ETH Library Zurich · Data Archive · Digital Preservation Pipeline
Arca is the digital preservation pipeline of ETH Zurich's Data Archive. It bridges the gap between source systems and permanent preservation by automating the detection, staging, validation, packaging, and deposit of digital assets across heterogeneous source formats.
Arca ensures that digital assets are carried safely from their source systems into permanent preservation. The current focus is automating the complete ingest path, from the moment a producer delivers content to the point it is safely deposited into permanent storage. The service architecture and event model are built to extend into retrieval of preserved objects and access provisioning as the system grows.
This is the Arca umbrella repository and the single entry point for understanding, running, and testing the system as a whole. Each service and library lives in its own repo with independent versioning and CI.

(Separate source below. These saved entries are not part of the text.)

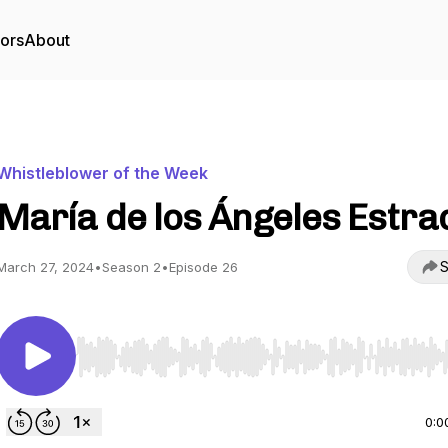
tors
About
Whistleblower of the Week
María de los Ángeles Estra
S
March 27, 2024
•
Season 2
•
Episode 26
Use Left/Right to seek, Home/End to jump to start o
0:0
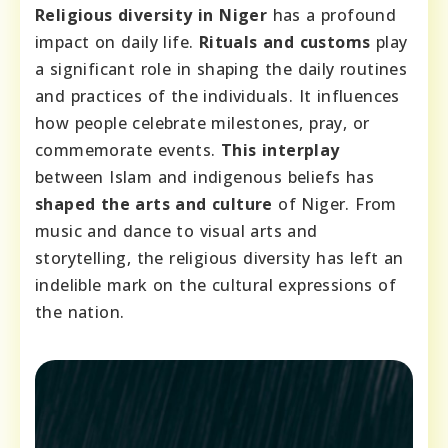
Religious diversity in Niger
has a profound
impact on daily life.
Rituals and customs
play
a significant role in shaping the daily routines
and practices of the individuals. It influences
how people celebrate milestones, pray, or
commemorate events.
This interplay
between Islam and indigenous beliefs has
shaped the arts and culture
of Niger. From
music and dance to visual arts and
storytelling, the religious diversity has left an
indelible mark on the cultural expressions of
the nation.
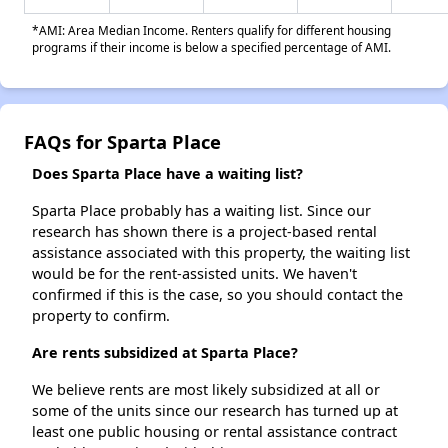
*AMI: Area Median Income. Renters qualify for different housing
programs if their income is below a specified percentage of AMI.
FAQs for Sparta Place
Does Sparta Place have a waiting list?
Sparta Place probably has a waiting list. Since our
research has shown there is a project-based rental
assistance associated with this property, the waiting list
would be for the rent-assisted units. We haven't
confirmed if this is the case, so you should contact the
property to confirm.
Are rents subsidized at Sparta Place?
We believe rents are most likely subsidized at all or
some of the units since our research has turned up at
least one public housing or rental assistance contract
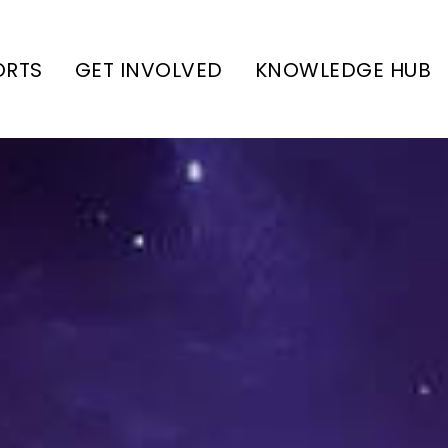
ORTS
GET INVOLVED
KNOWLEDGE HUB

| Name | Type | Role | Description |
|---|---|---|---|
arca |
Infrastructure | Project Umbrella | Provides shared infrastructure for the full system, including Helm charts, local development environment, and e2e test orchestration |
arca-ops |
Infrastructure | GitOps Configuration | Manages Kubernetes deployment across environments using ArgoCD applications, environment-specific Helm values, and External Secrets |
arca-models |
Library | Domain Models | Defines shared data model schemas and generates Python and Java bindings for all services |
arca-flow |
Service | Pipeline Orchestrator | Manages the pipeline lifecycle by detecting deliveries and coordinating staging, validation, packaging, and deposit |
arca-form |
Service | Asset Transformer | Transforms source system metadata and digital assets into validated submission packages |
arca-port |
Service | Storage Gateway | Provides a unified API over S3, NFS, and SFTP for file transfer, chunked upload, and fixity calculation |
arca-track |
Service | Preservation Tracker | Records every preservation event, enforces the SIP state machine, and provides an immutable audit trail |
Arca takes its name from Latin arca, a vessel for safeguarding valuables.[1][2] The word traces to arcēre (to enclose, guard) and ultimately Proto-Indo-European h₂erk- (to hold, contain, guard).[3] The system embodies this lineage: it receives digital assets from source systems, encloses them in validated preservation packages, and carries them safely into permanent storage. Like an arca, it is not the final resting place but the trusted carrier.
[1] Lewis, C.T. & Short, C. (1879). A Latin Dictionary. Oxford: Clarendon Press. Entry: arca, arcae, f. — "box, chest; strong-box, coffer; a place of safe-keeping." Available via Perseus Digital Library, Tufts University.
[2] Smith, W. (1890). A Dictionary of Greek and Roman Antiquities. London: John Murray. Entry: arca — "a chest or coffer in which the Romans were accustomed to place valuables." Available via Perseus Digital Library, Tufts University.
[3] Harper, D. "arcane." Online Etymology Dictionary. Available at etymonline.com/word/arcane.